*The problem:* Carry on the news article about the Bowen Island bus contract, starting right after its final sentence.

*Reading passage:*
= Beginning of Section =
The contract for running the TransLink buses on Bowen Island expires at the end of December. In keeping with standard practices, TransLink has issued a Request for Proposals (RFP) for potential service providers.
transit
Peter King (behind) and Bowen Island Transit drivers (from left) Murray Nosek, Robin Butler, Pam Mitts, Richard Goth and Hal DeGrace on the 15th anniversary of the service.

The contract for running the TransLink buses on Bowen Island expires at the end of December. In keeping with standard practices, TransLink has issued a Request for Proposals (RFP) for potential service providers. This year, however, the man who created the Bowen Island bus service is not bidding on the contract.

“It’s very hard to let go of this, it’s like losing a child,” says Peter King. “But there was an incident where a representative from First Transit boarded one of my buses and spoke to the driver. When he got off, he had a coffee with someone from TransLink. It is very inappropriate and just leaves me feeling like I know which way the wind is blowing.”

King says things have not been going his way in terms of the relationship with TransLink since 2012.
= End of Section =
*Provided data:*
= Beginning of Section =
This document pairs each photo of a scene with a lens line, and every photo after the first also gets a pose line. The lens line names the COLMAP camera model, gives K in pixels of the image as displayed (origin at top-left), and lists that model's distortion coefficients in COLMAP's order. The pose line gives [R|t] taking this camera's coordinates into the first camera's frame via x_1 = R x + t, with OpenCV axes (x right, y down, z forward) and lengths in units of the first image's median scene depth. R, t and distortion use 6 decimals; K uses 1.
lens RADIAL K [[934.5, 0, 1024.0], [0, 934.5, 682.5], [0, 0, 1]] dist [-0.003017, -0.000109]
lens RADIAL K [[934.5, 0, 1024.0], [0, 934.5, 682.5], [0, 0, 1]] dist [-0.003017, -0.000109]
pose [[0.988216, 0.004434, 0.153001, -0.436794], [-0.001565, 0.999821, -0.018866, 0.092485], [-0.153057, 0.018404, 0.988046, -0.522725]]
= End of Section =
*Answer section:*
“In the fall of 2012, they brought in Coast Mountain Bus Company’s procedures. Now, that just doesn’t make sense. You can’t run a company made up of seven people the same way you run a company of more than 3000,” says King. “We make $80 profit at the end of every day, do we really need a third party coming in to count the fares?”

King first started the bus service on Bowen Island in May, 1999 after what he describes as 10 years of groveling to the Vancouver Regional Transit Commission and BC Transit.

“I credit Don Bellamy, a former councilor in Vancouver, for helping to shift things in the right direction at a critical moment,” says King. “And also, former islander Richard Littlemore was instrumental in getting things rolling.”

Since its beginning, Bowen’s bus service has run in three-year chunks, followed by two one-year extensions.

King says he was hoping to get the next one year extension starting in 2017 and in that time, to bring Pam and Steve Mitts up to speed on running the service so they could bid on the contract the following year.

“My greatest fear is that the bus service goes to an off-island company that is looking at it strictly in financial terms,” he says. “It’s a service not a business. This thing will never make money, it’s not designed to.”

King says he plans to continue offering his charter service as well as the express bus to downtown Vancouver.